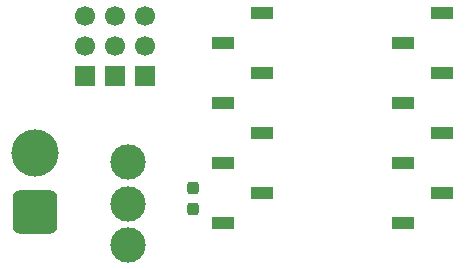
<source format=gbs>
G04 #@! TF.GenerationSoftware,KiCad,Pcbnew,9.0.2-9.0.2-0~ubuntu24.04.1*
G04 #@! TF.CreationDate,2025-06-12T12:11:57+02:00*
G04 #@! TF.ProjectId,PCB_Affichage,5043425f-4166-4666-9963-686167652e6b,rev?*
G04 #@! TF.SameCoordinates,Original*
G04 #@! TF.FileFunction,Soldermask,Bot*
G04 #@! TF.FilePolarity,Negative*
%FSLAX46Y46*%
G04 Gerber Fmt 4.6, Leading zero omitted, Abs format (unit mm)*
G04 Created by KiCad (PCBNEW 9.0.2-9.0.2-0~ubuntu24.04.1) date 2025-06-12 12:11:57*
%MOMM*%
%LPD*%
G01*
G04 APERTURE LIST*
G04 Aperture macros list*
%AMRoundRect*
0 Rectangle with rounded corners*
0 $1 Rounding radius*
0 $2 $3 $4 $5 $6 $7 $8 $9 X,Y pos of 4 corners*
0 Add a 4 corners polygon primitive as box body*
4,1,4,$2,$3,$4,$5,$6,$7,$8,$9,$2,$3,0*
0 Add four circle primitives for the rounded corners*
1,1,$1+$1,$2,$3*
1,1,$1+$1,$4,$5*
1,1,$1+$1,$6,$7*
1,1,$1+$1,$8,$9*
0 Add four rect primitives between the rounded corners*
20,1,$1+$1,$2,$3,$4,$5,0*
20,1,$1+$1,$4,$5,$6,$7,0*
20,1,$1+$1,$6,$7,$8,$9,0*
20,1,$1+$1,$8,$9,$2,$3,0*%
G04 Aperture macros list end*
%ADD10R,1.700000X1.700000*%
%ADD11C,1.700000*%
%ADD12R,1.900000X1.000000*%
%ADD13C,3.000000*%
%ADD14RoundRect,0.760000X1.140000X-1.140000X1.140000X1.140000X-1.140000X1.140000X-1.140000X-1.140000X0*%
%ADD15C,4.000000*%
%ADD16RoundRect,0.237500X0.237500X-0.300000X0.237500X0.300000X-0.237500X0.300000X-0.237500X-0.300000X0*%
G04 APERTURE END LIST*
D10*
X101000000Y-54000000D03*
D11*
X101000000Y-51460000D03*
X101000000Y-48920000D03*
D10*
X95920000Y-54000000D03*
D11*
X95920000Y-51460000D03*
X95920000Y-48920000D03*
D10*
X98460000Y-54000000D03*
D11*
X98460000Y-51460000D03*
X98460000Y-48920000D03*
D12*
X110965000Y-48595000D03*
X107665000Y-51135000D03*
X110965000Y-53675000D03*
X107665000Y-56215000D03*
X110965000Y-58755000D03*
X107665000Y-61295000D03*
X110965000Y-63835000D03*
X107665000Y-66375000D03*
X122905000Y-66380000D03*
X126205000Y-63840000D03*
X122905000Y-61300000D03*
X126205000Y-58760000D03*
X122905000Y-56220000D03*
X126205000Y-53680000D03*
X122905000Y-51140000D03*
X126205000Y-48600000D03*
D13*
X99610000Y-68260000D03*
X99610000Y-64760000D03*
X99610000Y-61260000D03*
D14*
X91680000Y-65470000D03*
D15*
X91680000Y-60470000D03*
D16*
X105090000Y-65202500D03*
X105090000Y-63477500D03*
M02*

</source>
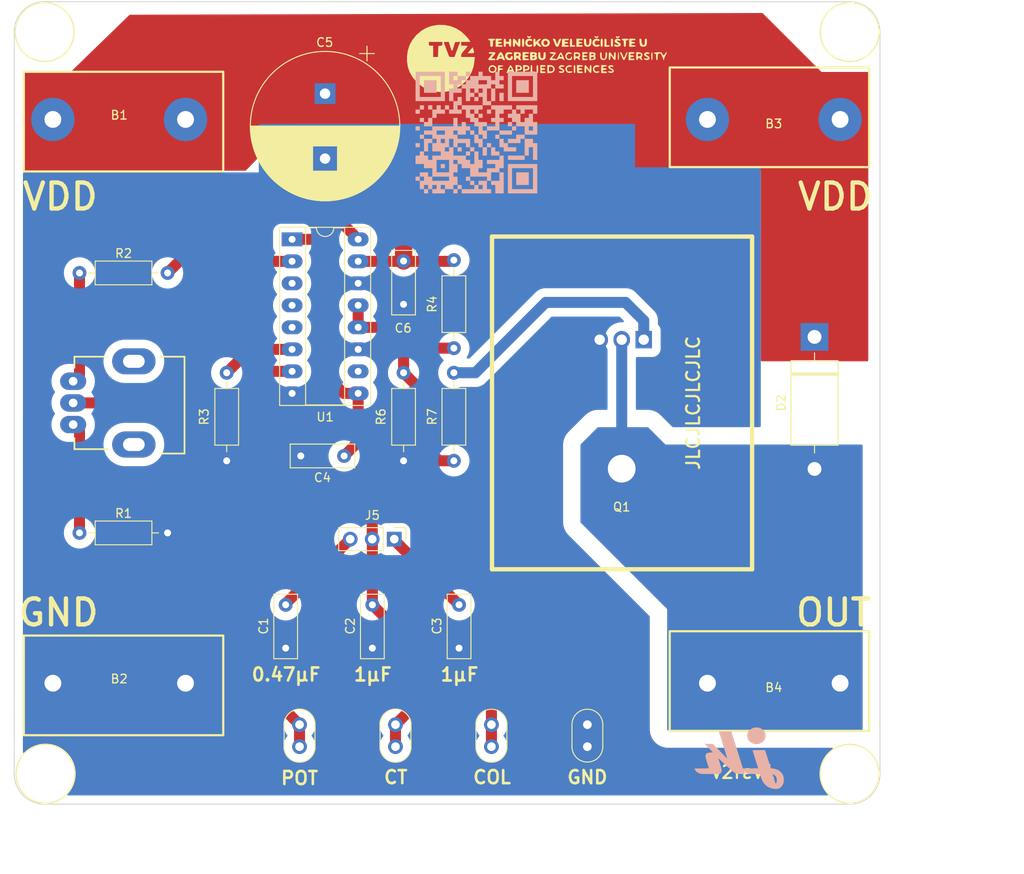
<source format=kicad_pcb>
(kicad_pcb (version 20211014) (generator pcbnew)

  (general
    (thickness 1.6)
  )

  (paper "A4")
  (layers
    (0 "F.Cu" signal)
    (31 "B.Cu" signal)
    (32 "B.Adhes" user "B.Adhesive")
    (33 "F.Adhes" user "F.Adhesive")
    (34 "B.Paste" user)
    (35 "F.Paste" user)
    (36 "B.SilkS" user "B.Silkscreen")
    (37 "F.SilkS" user "F.Silkscreen")
    (38 "B.Mask" user)
    (39 "F.Mask" user)
    (40 "Dwgs.User" user "User.Drawings")
    (41 "Cmts.User" user "User.Comments")
    (42 "Eco1.User" user "User.Eco1")
    (43 "Eco2.User" user "User.Eco2")
    (44 "Edge.Cuts" user)
    (45 "Margin" user)
    (46 "B.CrtYd" user "B.Courtyard")
    (47 "F.CrtYd" user "F.Courtyard")
    (48 "B.Fab" user)
    (49 "F.Fab" user)
    (50 "User.1" user)
    (51 "User.2" user)
    (52 "User.3" user)
    (53 "User.4" user)
    (54 "User.5" user)
    (55 "User.6" user)
    (56 "User.7" user)
    (57 "User.8" user)
    (58 "User.9" user)
  )

  (setup
    (stackup
      (layer "F.SilkS" (type "Top Silk Screen") (color "White"))
      (layer "F.Paste" (type "Top Solder Paste"))
      (layer "F.Mask" (type "Top Solder Mask") (color "Black") (thickness 0.01))
      (layer "F.Cu" (type "copper") (thickness 0.035))
      (layer "dielectric 1" (type "core") (thickness 1.51) (material "FR4") (epsilon_r 4.5) (loss_tangent 0.02))
      (layer "B.Cu" (type "copper") (thickness 0.035))
      (layer "B.Mask" (type "Bottom Solder Mask") (color "Black") (thickness 0.01))
      (layer "B.Paste" (type "Bottom Solder Paste"))
      (layer "B.SilkS" (type "Bottom Silk Screen") (color "White"))
      (copper_finish "None")
      (dielectric_constraints no)
    )
    (pad_to_mask_clearance 0)
    (pcbplotparams
      (layerselection 0x00010fc_ffffffff)
      (disableapertmacros false)
      (usegerberextensions false)
      (usegerberattributes true)
      (usegerberadvancedattributes true)
      (creategerberjobfile true)
      (svguseinch false)
      (svgprecision 6)
      (excludeedgelayer true)
      (plotframeref false)
      (viasonmask false)
      (mode 1)
      (useauxorigin false)
      (hpglpennumber 1)
      (hpglpenspeed 20)
      (hpglpendiameter 15.000000)
      (dxfpolygonmode true)
      (dxfimperialunits true)
      (dxfusepcbnewfont true)
      (psnegative false)
      (psa4output false)
      (plotreference true)
      (plotvalue true)
      (plotinvisibletext false)
      (sketchpadsonfab false)
      (subtractmaskfromsilk false)
      (outputformat 1)
      (mirror false)
      (drillshape 0)
      (scaleselection 1)
      (outputdirectory "gerber/")
    )
  )

  (net 0 "")
  (net 1 "Net-(C1-Pad1)")
  (net 2 "GND")
  (net 3 "Net-(C3-Pad1)")
  (net 4 "Net-(C4-Pad1)")
  (net 5 "VDD")
  (net 6 "Net-(D2-Pad2)")
  (net 7 "/CT")
  (net 8 "Net-(R1-Pad1)")
  (net 9 "Net-(R2-Pad2)")
  (net 10 "Net-(R3-Pad1)")
  (net 11 "unconnected-(U1-Pad10)")
  (net 12 "unconnected-(U1-Pad3)")
  (net 13 "unconnected-(U1-Pad4)")
  (net 14 "unconnected-(U1-Pad5)")
  (net 15 "Net-(Q1-Pad1)")
  (net 16 "/+5V_REF")
  (net 17 "/POT")
  (net 18 "/COL")

  (footprint "Resistor_THT:R_Axial_DIN0207_L6.3mm_D2.5mm_P10.16mm_Horizontal" (layer "F.Cu") (at 139.6 98.92 -90))

  (footprint "footprint:MountingHole_3.2mm_M3" (layer "F.Cu") (at 92.399633 59.546833))

  (footprint "Capacitor_THT:C_Rect_L7.2mm_W2.5mm_P5.00mm_FKS2_FKP2_MKS2_MKP2" (layer "F.Cu") (at 126.943 108.52 180))

  (footprint "footprint:DELTRON 4mm banana socket - black" (layer "F.Cu") (at 101 134.75))

  (footprint "Capacitor_THT:C_Rect_L7.2mm_W2.5mm_P5.00mm_FKS2_FKP2_MKS2_MKP2" (layer "F.Cu") (at 120.2 125.7 -90))

  (footprint "footprint:DELTRON 4mm banana socket - black" (layer "F.Cu") (at 176.5 134.75 180))

  (footprint "footprint:MountingHole_3.2mm_M3" (layer "F.Cu") (at 92.453351 145.2))

  (footprint "footprint:DELTRON 4mm banana socket - red" (layer "F.Cu") (at 176.5 69.684785 180))

  (footprint "footprint:PTV09A-4225F-B502" (layer "F.Cu") (at 102.6895 102.4 -90))

  (footprint "Resistor_THT:R_Axial_DIN0207_L6.3mm_D2.5mm_P10.16mm_Horizontal" (layer "F.Cu") (at 139.6 85.92 -90))

  (footprint "footprint:MountingHole_3.2mm_M3" (layer "F.Cu") (at 185.249266 59.6))

  (footprint "footprint:oscil" (layer "F.Cu") (at 143.933332 139.53))

  (footprint "Resistor_THT:R_Axial_DIN0207_L6.3mm_D2.5mm_P10.16mm_Horizontal" (layer "F.Cu") (at 106.58 87.4 180))

  (footprint "Capacitor_THT:C_Rect_L7.2mm_W2.5mm_P5.00mm_FKS2_FKP2_MKS2_MKP2" (layer "F.Cu") (at 133.8 86.02 -90))

  (footprint "Resistor_THT:R_Axial_DIN0207_L6.3mm_D2.5mm_P10.16mm_Horizontal" (layer "F.Cu") (at 113.4 98.92 -90))

  (footprint "Diode_THT:D_DO-201AD_P15.24mm_Horizontal" (layer "F.Cu") (at 181.2 94.78 -90))

  (footprint "footprint:oscil" (layer "F.Cu") (at 155 139.53))

  (footprint "Resistor_THT:R_Axial_DIN0207_L6.3mm_D2.5mm_P10.16mm_Horizontal" (layer "F.Cu") (at 133.8 98.92 -90))

  (footprint "footprint:oscil" (layer "F.Cu") (at 121.8 139.53))

  (footprint "footprint:TO-220F-3_Horizontal_TabDown" (layer "F.Cu") (at 161.5 95.1 180))

  (footprint "footprint:DELTRON 4mm banana socket - red" (layer "F.Cu") (at 101 69.684785))

  (footprint "Resistor_THT:R_Axial_DIN0207_L6.3mm_D2.5mm_P10.16mm_Horizontal" (layer "F.Cu") (at 96.42 117.4))

  (footprint "Capacitor_THT:CP_Radial_D17.0mm_P7.50mm" (layer "F.Cu") (at 124.743 66.704733 -90))

  (footprint "Capacitor_THT:C_Rect_L7.2mm_W2.5mm_P5.00mm_FKS2_FKP2_MKS2_MKP2" (layer "F.Cu") (at 130.2 125.7 -90))

  (footprint "footprint:oscil" (layer "F.Cu") (at 132.866666 139.53))

  (footprint "Capacitor_THT:C_Rect_L7.2mm_W2.5mm_P5.00mm_FKS2_FKP2_MKS2_MKP2" (layer "F.Cu") (at 140.2 125.7 -90))

  (footprint "Connector_PinHeader_2.54mm:PinHeader_1x03_P2.54mm_Vertical" (layer "F.Cu") (at 132.725 118.12 -90))

  (footprint "Package_DIP:DIP-16_W7.62mm_Socket_LongPads" (layer "F.Cu") (at 120.943 83.52))

  (footprint "footprint:tvz2" (layer "F.Cu") (at 149.2 62.6))

  (footprint "footprint:MountingHole_3.2mm_M3" (layer "F.Cu") (at 185.249817 145.2))

  (footprint "footprint:logo" (layer "B.Cu")
    (tedit 0) (tstamp 8a4a3f49-1920-4c4c-a71d-0fd1686376d6)
    (at 172.4 143.2 180)
    (attr board_only exclude_from_pos_files exclude_from_bom)
    (fp_text reference "G***" (at 0 0) (layer "B.Fab") hide
      (effects (font (size 1.524 1.524) (thickness 0.3)) (justify mirror))
      (tstamp e1341a4d-89a3-451f-9240-dd68e2a3b4eb)
    )
    (fp_text value "LOGO" (at 0.75 0) (layer "B.SilkS") hide
      (effects (font (size 1.524 1.524) (thickness 0.3)) (justify mirror))
      (tstamp a210fe35-e048-48c0-955b-1b4847f7fa1f)
    )
    (fp_poly (pts
        (xy 1.716899 2.876413)
        (xy 1.881174 2.875349)
        (xy 2.008418 2.87339)
        (xy 2.102415 2.870385)
        (xy 2.166947 2.866185)
        (xy 2.205798 2.860636)
        (xy 2.222751 2.853589)
        (xy 2.223886 2.848298)
        (xy 2.215953 2.823726)
        (xy 2.196073 2.760741)
        (xy 2.165547 2.663517)
        (xy 2.125676 2.536226)
        (xy 2.077762 2.383044)
        (xy 2.023105 2.208143)
        (xy 1.963007 2.015698)
        (xy 1.898769 1.809882)
        (xy 1.831693 1.59487)
        (xy 1.76308 1.374835)
        (xy 1.694232 1.15395)
        (xy 1.626449 0.93639)
        (xy 1.561033 0.726329)
        (xy 1.499285 0.52794)
        (xy 1.442507 0.345397)
        (xy 1.392 0.182874)
        (xy 1.349065 0.044545)
        (xy 1.315003 -0.065417)
        (xy 
... [209483 chars truncated]
</source>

# # # # #

**To-do item**
All lines above that include the word "source" should be located and copied.

**Output for this task**
<source format=gbs>
</source>
<source format=kicad_pcb>
</source>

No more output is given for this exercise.